** Opening Data for processing block **

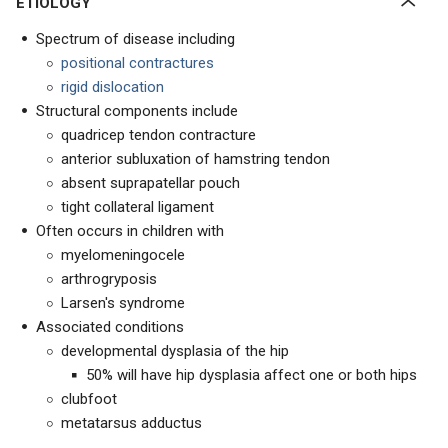
ETIOLOGY
Spectrum of disease including
positional contractures
rigid dislocation
Structural components include
quadricep tendon contracture
anterior subluxation of hamstring tendon
absent suprapatellar pouch
tight collateral ligament
Often occurs in children with
myelomeningocele
arthrogryposis
Larsen's syndrome
Associated conditions
developmental dysplasia of the hip
50% will have hip dysplasia affect one or both hips
clubfoot
metatarsus adductus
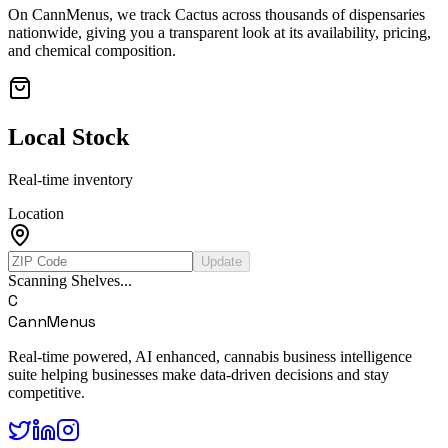
On CannMenus, we track
Cactus
across thousands of dispensaries
nationwide, giving you a transparent look at its availability, pricing,
and chemical composition.
Local Stock
Real-time inventory
Location
Update
Scanning Shelves...
C
CannMenus
Real-time powered, AI enhanced, cannabis business intelligence
suite helping businesses make data-driven decisions and stay
competitive.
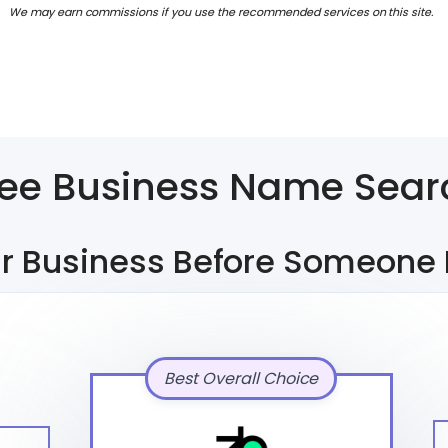
We may earn commissions if you use the recommended services on this site.
ree Business Name Sear
r Business Before Someone 
Best Overall Choice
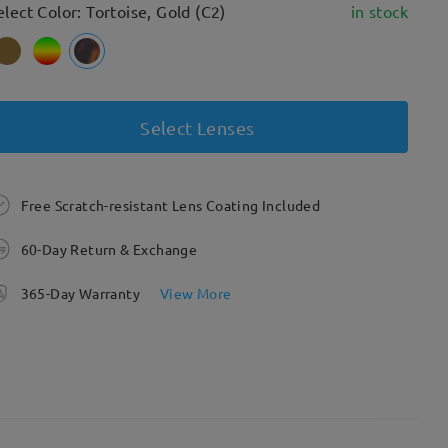
elect Color: Tortoise, Gold (C2)
in stock
Select Lenses
Free Scratch-resistant Lens Coating Included
60-Day Return & Exchange
365-Day Warranty
View More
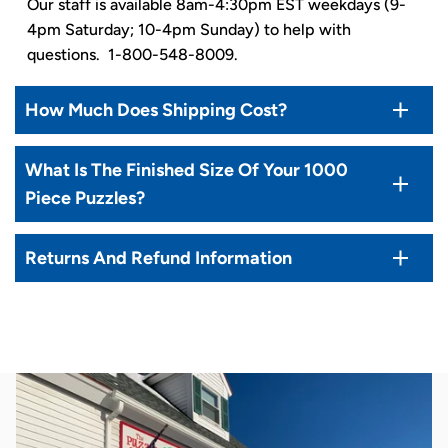
Our staff is available 8am-4:30pm EST weekdays (9-
4pm Saturday; 10-4pm Sunday) to help with
questions. 1-800-548-8009.
How Much Does Shipping Cost?
What Is The Finished Size Of Your 1000
Piece Puzzles?
Returns And Refund Information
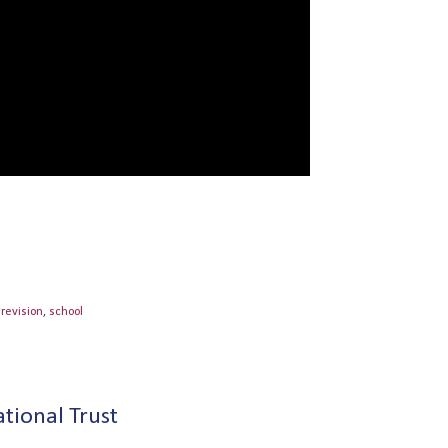
,
revision
,
school
tional Trust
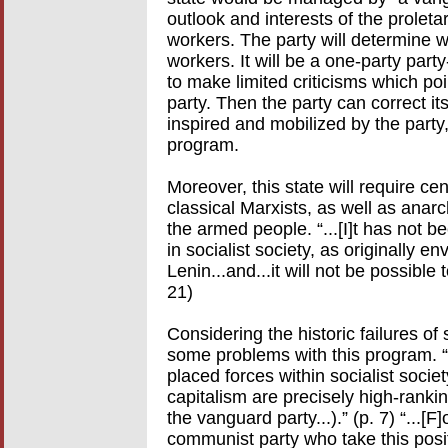
outlook and interests of the proletari
workers. The party will determine wh
workers. It will be a one-party party
to make limited criticisms which poi
party. Then the party can correct its
inspired and mobilized by the party,
program.
Moreover, this state will require c
classical Marxists, as well as anarc
the armed people. “...[I]t has not b
in socialist society, as originally
Lenin...and...it will not be possible 
21)
Considering the historic failures of
some problems with this program. “...
placed forces within socialist socie
capitalism are precisely high-rankin
the vanguard party...).” (p. 7) “...
communist party who take this posi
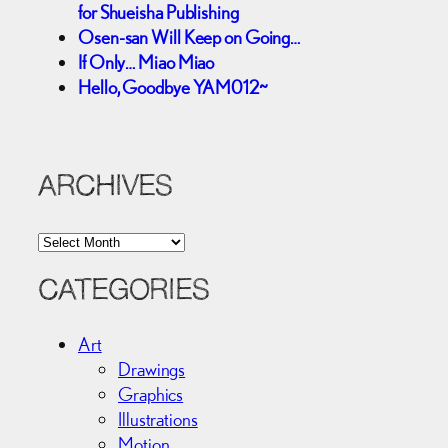
for Shueisha Publishing
Osen-san Will Keep on Going…
If Only… Miao Miao
Hello, Goodbye YAM012~
ARCHIVES
A
r
c
CATEGORIES
h
i
Art
v
Drawings
e
Graphics
s
Illustrations
Motion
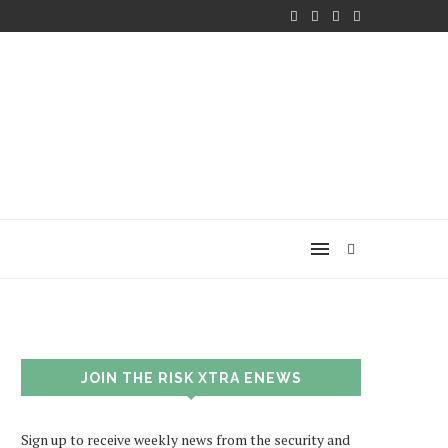
JOIN THE RISK XTRA ENEWS
Sign up to receive weekly news from the security and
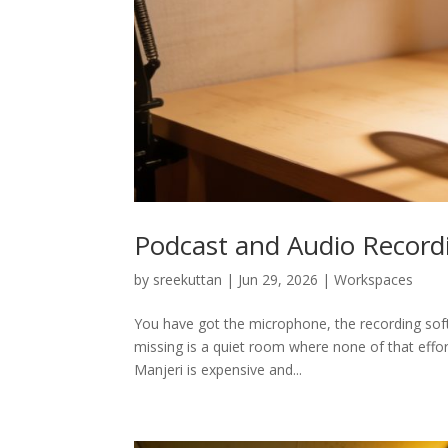
Podcast and Audio Record
by
sreekuttan
|
Jun 29, 2026
|
Workspaces
You have got the microphone, the recording soft
missing is a quiet room where none of that effo
Manjeri is expensive and...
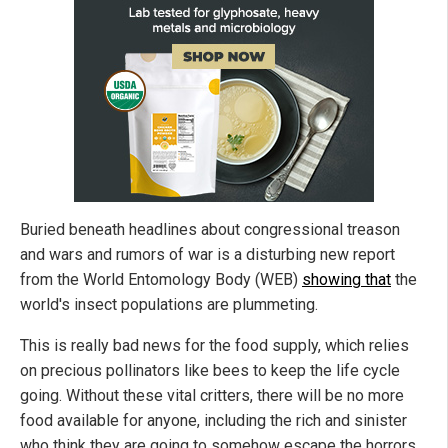
Buried beneath headlines about congressional treason
and wars and rumors of war is a disturbing new report
from the World Entomology Body (WEB)
showing that
the
world's insect populations are plummeting.
This is really bad news for the food supply, which relies
on precious pollinators like bees to keep the life cycle
going. Without these vital critters, there will be no more
food available for anyone, including the rich and sinister
who think they are going to somehow escape the horrors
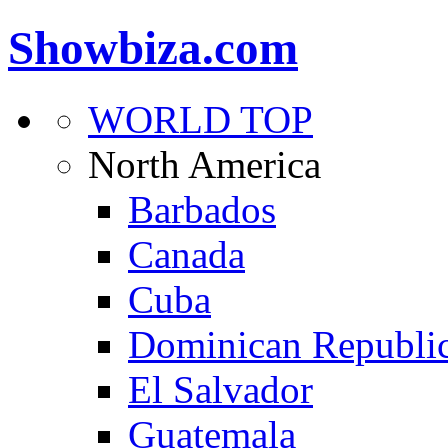
Showbiza.com
WORLD TOP
North America
Barbados
Canada
Cuba
Dominican Republi
El Salvador
Guatemala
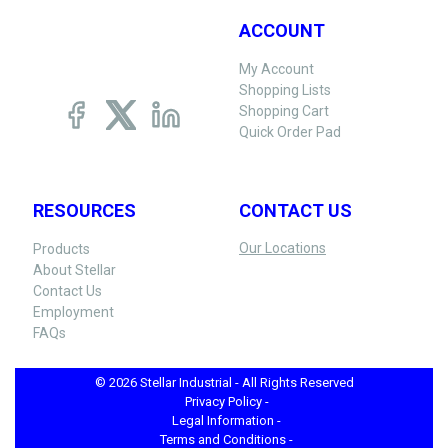
ACCOUNT
My Account
Shopping Lists
Shopping Cart
Quick Order Pad
RESOURCES
CONTACT US
Our Locations
Products
About Stellar
Contact Us
Employment
FAQs
© 2026 Stellar Industrial - All Rights Reserved
Privacy Policy -
Legal Information -
Terms and Conditions -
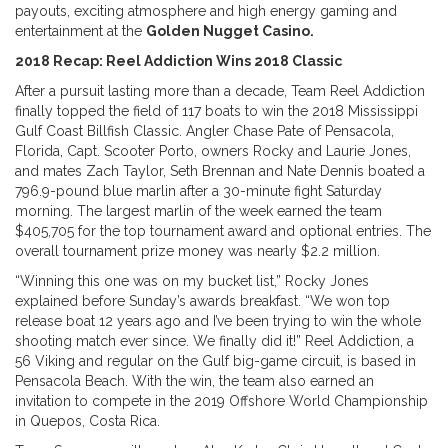
payouts, exciting atmosphere and high energy gaming and
entertainment at the
Golden Nugget Casino.
2018 Recap:
Reel Addiction Wins 2018 Classic
After a pursuit lasting more than a decade, Team Reel Addiction
finally topped the field of 117 boats to win the 2018 Mississippi
Gulf Coast Billfish Classic. Angler Chase Pate of Pensacola,
Florida, Capt. Scooter Porto, owners Rocky and Laurie Jones,
and mates Zach Taylor, Seth Brennan and Nate Dennis boated a
796.9-pound blue marlin after a 30-minute fight Saturday
morning. The largest marlin of the week earned the team
$405,705 for the top tournament award and optional entries. The
overall tournament prize money was nearly $2.2 million.
“Winning this one was on my bucket list,” Rocky Jones
explained before Sunday’s awards breakfast. “We won top
release boat 12 years ago and I’ve been trying to win the whole
shooting match ever since. We finally did it!” Reel Addiction, a
56 Viking and regular on the Gulf big-game circuit, is based in
Pensacola Beach. With the win, the team also earned an
invitation to compete in the 2019 Offshore World Championship
in Quepos, Costa Rica.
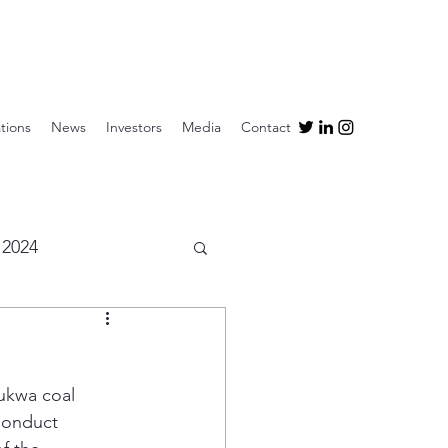
tions
News
Investors
Media
Contact
2024
ukwa coal 
Conduct 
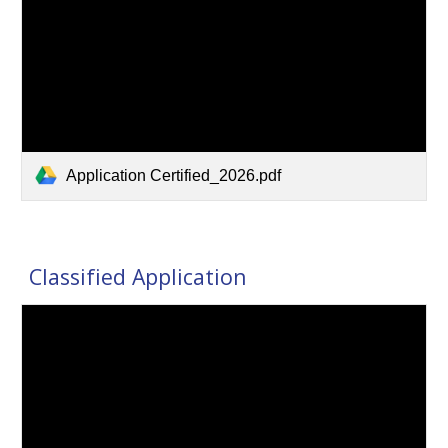
Application Certified_2026.pdf
Classified Application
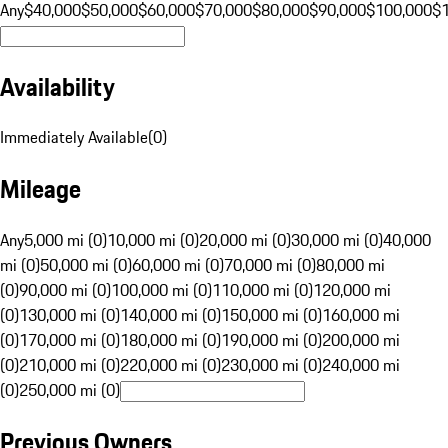
Any
$40,000
$50,000
$60,000
$70,000
$80,000
$90,000
$100,000
$
Availability
Immediately Available
(
0
)
Mileage
Any
5,000 mi (0)
10,000 mi (0)
20,000 mi (0)
30,000 mi (0)
40,000
mi (0)
50,000 mi (0)
60,000 mi (0)
70,000 mi (0)
80,000 mi
(0)
90,000 mi (0)
100,000 mi (0)
110,000 mi (0)
120,000 mi
(0)
130,000 mi (0)
140,000 mi (0)
150,000 mi (0)
160,000 mi
(0)
170,000 mi (0)
180,000 mi (0)
190,000 mi (0)
200,000 mi
(0)
210,000 mi (0)
220,000 mi (0)
230,000 mi (0)
240,000 mi
(0)
250,000 mi (0)
Previous Owners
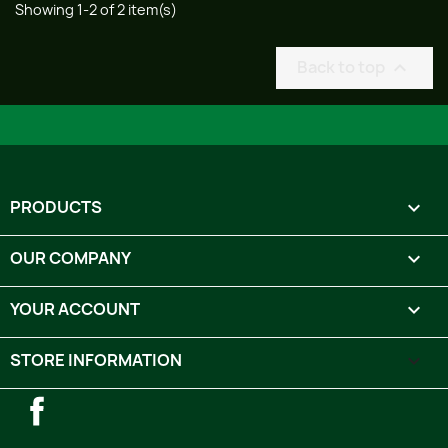
Showing 1-2 of 2 item(s)
Back to top

PRODUCTS

OUR COMPANY

YOUR ACCOUNT

STORE INFORMATION
keyboard_arrow_down
Facebook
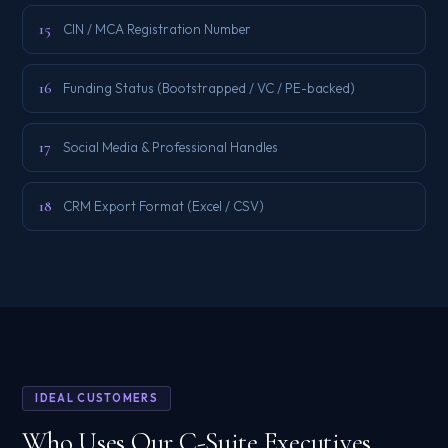
15
CIN / MCA Registration Number
16
Funding Status (Bootstrapped / VC / PE-backed)
17
Social Media & Professional Handles
18
CRM Export Format (Excel / CSV)
IDEAL CUSTOMERS
Who Uses Our C-Suite Executives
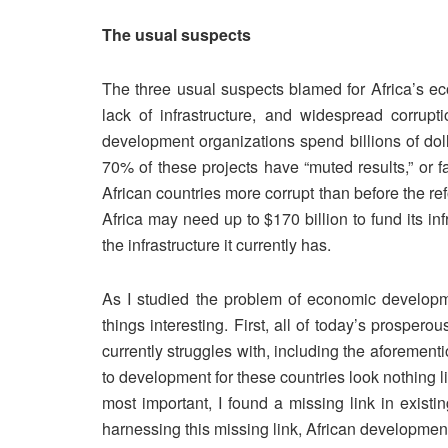
The usual suspects
The three usual suspects blamed for Africa’s ec
lack of infrastructure, and widespread corru
development organizations spend billions of doll
70% of these projects have “muted results,” or fa
African countries more corrupt than before the r
Africa may need up to $170 billion to fund its in
the infrastructure it currently has.
As I studied the problem of economic developm
things interesting. First, all of today’s prosper
currently struggles with, including the aforement
to development for these countries look nothing l
most important, I found a missing link in exis
harnessing this missing link, African development 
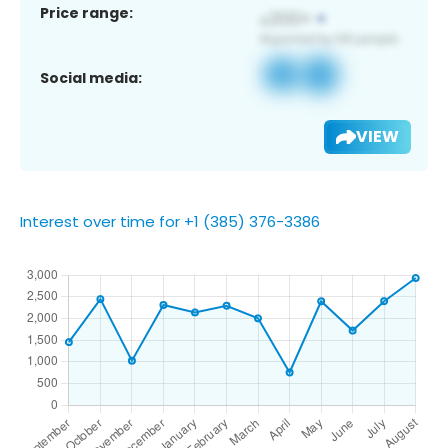
Price range:
Social media:
VIEW
Interest over time for +1 (385) 376-3386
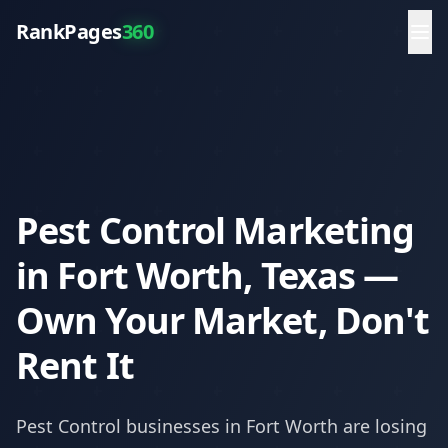
RankPages
360
Pest Control Marketing
in Fort Worth, Texas —
Own Your Market, Don't
Rent It
Pest Control
businesses in
Fort Worth
are losing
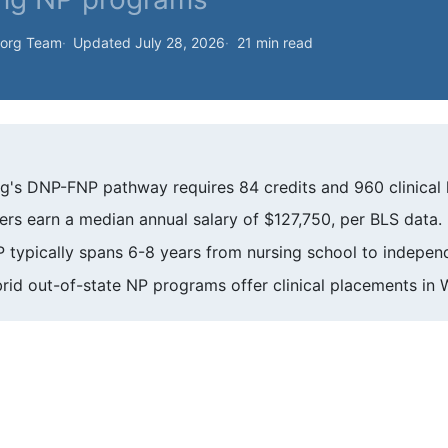
.org Team
Updated July 28, 2026
21 min read
g's DNP-FNP pathway requires 84 credits and 960 clinical 
rs earn a median annual salary of $127,750, per BLS data.
ypically spans 6-8 years from nursing school to independ
rid out-of-state NP programs offer clinical placements in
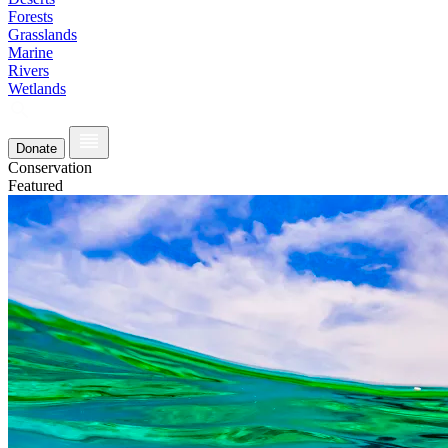
Forests
Grasslands
Marine
Rivers
Wetlands
Donate
Conservation
Featured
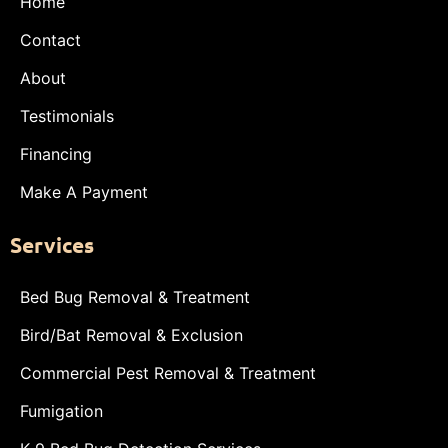
Home
Contact
About
Testimonials
Financing
Make A Payment
Services
Bed Bug Removal & Treatment
Bird/Bat Removal & Exclusion
Commercial Pest Removal & Treatment
Fumigation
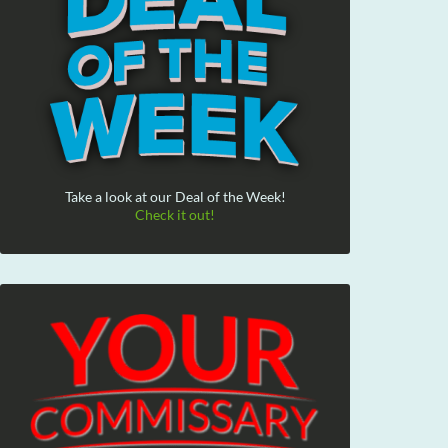
Take a look at our Deal of the Week!
Check it out!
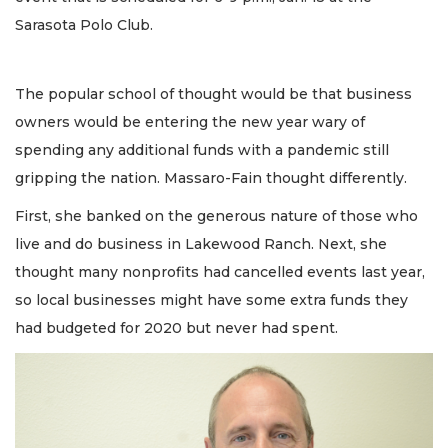
Sarasota Polo Club.
The popular school of thought would be that business
owners would be entering the new year wary of
spending any additional funds with a pandemic still
gripping the nation. Massaro-Fain thought differently.
First, she banked on the generous nature of those who
live and do business in Lakewood Ranch. Next, she
thought many nonprofits had cancelled events last year,
so local businesses might have some extra funds they
had budgeted for 2020 but never had spent.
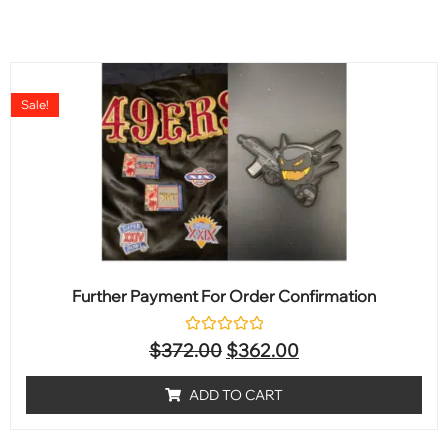
Sale!
Further Payment For Order Confirmation
Rated
$
372.00
$
362.00
0
out
of
ADD TO CART
5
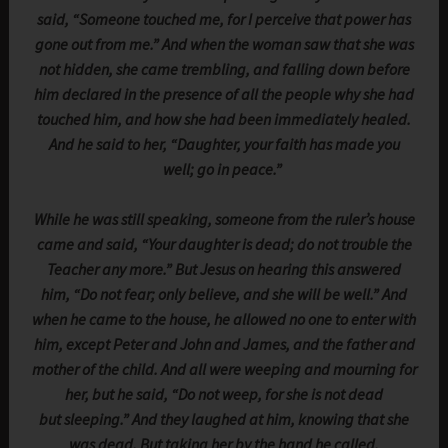
said, “Someone touched me, for I perceive that power has
gone out from me.” And when the woman saw that she was
not hidden, she came trembling, and falling down before
him declared in the presence of all the people why she had
touched him, and how she had been immediately healed.
And he said to her, “Daughter, your faith has made you
well; go in peace.”
While he was still speaking, someone from the ruler’s house
came and said, “Your daughter is dead; do not trouble the
Teacher any more.” But Jesus on hearing this answered
him, “Do not fear; only believe, and she will be well.” And
when he came to the house, he allowed no one to enter with
him, except Peter and John and James, and the father and
mother of the child. And all were weeping and mourning for
her, but he said, “Do not weep, for she is not dead
but sleeping.” And they laughed at him, knowing that she
was dead. But taking her by the hand he called,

** Closing Data for processing block **

> Work instructions
Return, from the material above, every line with the word "clinical".

> Response area
g's DNP-FNP pathway requires 84 credits and 960 clinical 
rid out-of-state NP programs offer clinical placements in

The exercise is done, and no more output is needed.